_Problem description_: Where in the data below does the word "posedge" appear? Copy every line that has it.

_Given records_:
*** Block opens ***

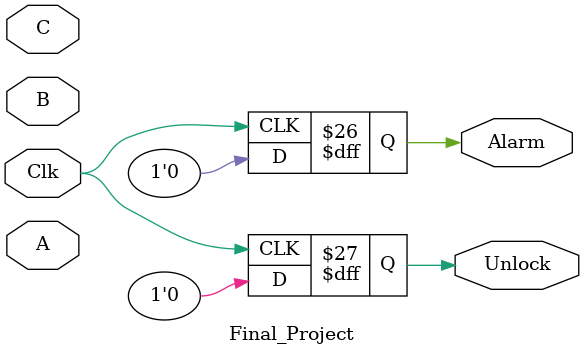
<source format=v>
module Final_Project (Clk, A, B, C, Alarm, Unlock);
	input A, B, C, Clk;
	output Alarm;
	output Unlock;
	reg y;
	
	parameter S0 = 4'b0000, S1 = 4'b0001, S2 = 4'b0010, S3 = 4'b0011, S4 = 4'b0100, S5 = 4'b0101;
	parameter S6 = 4'b0110, S7 = 4'b0111, S8 = 4'b1000, S9 = 4'b1001, S10 = 4'b1010, S11 = 4'b1011;
	parameter S12 = 4'b1100, S13 = 4'b1101;
	
	always@(posedge  Clk)
		case(y)
			S0:
				if(A) y<= S5;
				else if (B) y<= S1;
				else if (C) y <= S5;
				else y <= S0;
			S1:
				if(A) y<= S9;
				else if (B) y<= S6;
				else if (C) y <= S2;
				else y <= S1;
			S2:
				if(A) y<= S3;
				else if (B) y<= S7;
				else if (C) y <= S7;
				else y <= S2;
			S3:
				if(A) y<= S0;
				else if (B) y<= S8;
				else if (C) y <= S4;
				else y <= S3;
			S4:
				if(A) y<= S0;
				else if (B) y<= S0;
				else if (C) y <= S0;
				else y <= S4;
			S5:
				if(A) y<= S10;
				else if (B) y<= S6;
				else if (C) y <= S6;
				else y <= S5;
			S6:
				if(A) y<= S11;
				else if (B) y<= S7;
				else if (C) y <= S7;
				else y <= S6;
			S7:
				if(A) y<= S12;
				else if (B) y<= S8;
				else if (C) y <= S8;
				else y <= S7;
			S8:
				if(A) y<= S8;
				else if (B) y<= S8;
				else if (C) y <= S13;
				else y <= S8;
			S9:
				if(A) y<= S0;
				else if (B) y<= S7;
				else if (C) y <= S7;
				else y <= S9;
			S10:
				if(A) y<= S0;
				else if (B) y<= S7;
				else if (C) y <= S7;
				else y <= S10;
			S11:
				if(A) y<= S0;
				else if (B) y<= S8;
				else if (C) y <= S8;
				else y <= S11;
			S12:
				if(A) y<= S0;
				else if (B) y<= S8;
				else if (C) y <= S8;
				else y <= S12;
			S13:
				if(A) y<= S0;
				else if (B) y<= S8;
				else if (C) y <= S8;
				else y <= S13;
				
		endcase
			
   always @(posedge Clk) begin
       Unlock <= (y == S4);
       Alarm <= (y == S8);
    end
	 
endmodule
</source>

*** Block closes ***

_Your response_:
	always@(posedge  Clk)
   always @(posedge Clk) begin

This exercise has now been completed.